Lapisan ketiga, adalah interpretasi (penafsiran) dan analisis. Di sini si reporter menguraikan signifikansi atau arti penting suatu peristiwa, penyebab-penyebabnya, dan konsekuensinya. Publik tidak sekadar ingin tahu apa yang terjadi, tetapi mereka juga ingin tahu bagaimana dan mengapa peristiwa itu terjadi. Apa makna peristiwa itu bagi mereka, dan apa yang mungkin terjadi sesudahnya (dampak susulan dari peristiwa tersebut).

Seorang reporter harus selalu berusaha mengamati peristiwa secara langsung, ketimbang hanya mengandalkan pada sumber-sumber lain, yang kadang-kadang berusaha memanipulasi atau memanfaatkan pers. Salah satu taktik yang dilakukan narasumber adalah mengadakan media event, yakni suatu tindakan yang sengaja dilakukan untuk menarik perhatian media.

Verifikasi, pengecekan latar belakang, observasi langsung, dan langkah peliputan yang serius bisa memperkuat, dan kadang-kadang membenarkan bahan-bahan awal yang disediakan narasumber.

 

Naskah Wawancara

1. Definisi dan Tujuan Wawancara

Wawancara (bahasa Inggris: interview) merupakan percakapan antara dua orang atau lebih dan berlangsung antara narasumber dan pewawancara. Tujuan dari wawancara adalah untuk mendapatkan informasi di mana sang pewawancara melontarkan pertanyaan-pertanyaan untuk dijawab oleh orang yang diwawancarai.

2. Bentuk Wawancara

Adapun bentuk wawancara dibagi menjadi beberapa macam, yakni:

a. Wawancara Berita, dilakukan untuk mencari bahan berita.
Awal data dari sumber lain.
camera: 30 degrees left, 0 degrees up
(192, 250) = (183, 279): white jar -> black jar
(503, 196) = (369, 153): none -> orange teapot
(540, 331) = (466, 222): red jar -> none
b. Wawancara Petunjuk umum, dengan pertanyaan yang disiapkan terlebih dahulu.

c. Wawancara Telepon, yaitu wawancara yang dilakukan lewat pesawat telepon.

d. Wawancara Pribadi, dilakukan secara khusus.
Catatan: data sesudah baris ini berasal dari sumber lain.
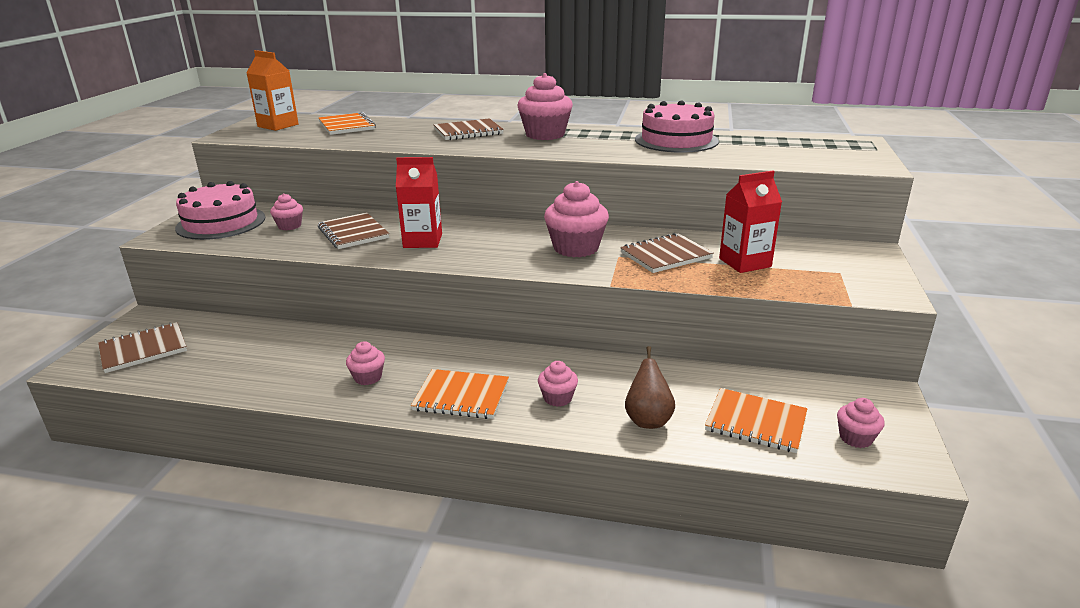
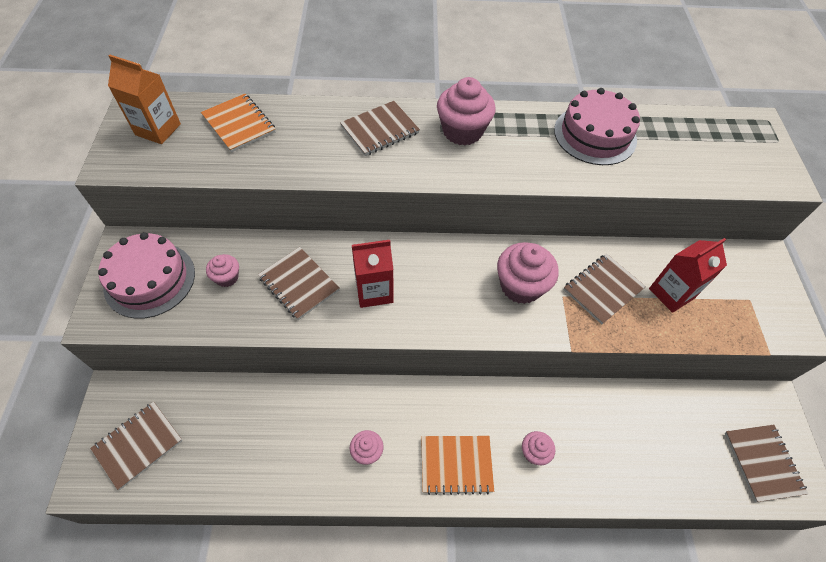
camera: 15 degrees left, 30 degrees up
(648, 420) = (611, 469): brown pear -> none
(755, 422) = (690, 457): orange notebook -> none
(855, 438) = (762, 463): pink cupcake -> brown notebook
e. Wawancara dengan banyak orang, dilakukan ditempat umum.

f. Wawancara Impromtu, wawancara dadakan / mendesak .

g. Wawancara Kelompok, di mana serombongan wartawan mewawancarai seorang,

pejabat, seniman, olahragawan dan sebagainya.

 

3. Komponen yang menunjang wawancara

Dalam wawancara, keberhasilan akan dicapai apabila terdapat komponen di bawah ini:

a. adanya pewawancara

b. adanya yang diwawancarai

c. adanya masalah

d. adanya tujuan

e. adanya alat sebagai media, dan lain sebagainya.

4. Pokok-pokok Pertanyaan dalam Wawancara

Pokok-pokok ini dikenal dengan istilah 5W +1H, yaitu:

a. what (apa),

b. where (di mana),

c. when (kapan),

d. why (mengapa),

e. who (siapa),

f. how (bagaimana/berapa)

5. Menulis Dialog wawancara

Dalam menulis dialog wawancara, dialog harus ditulis dengan tipe penulisan kalimat langsung. Untuk mempermudahkan sistematika penulisan naskah teks wawancara secara umum, perhatikan TRIK LEBAH di bawah ini!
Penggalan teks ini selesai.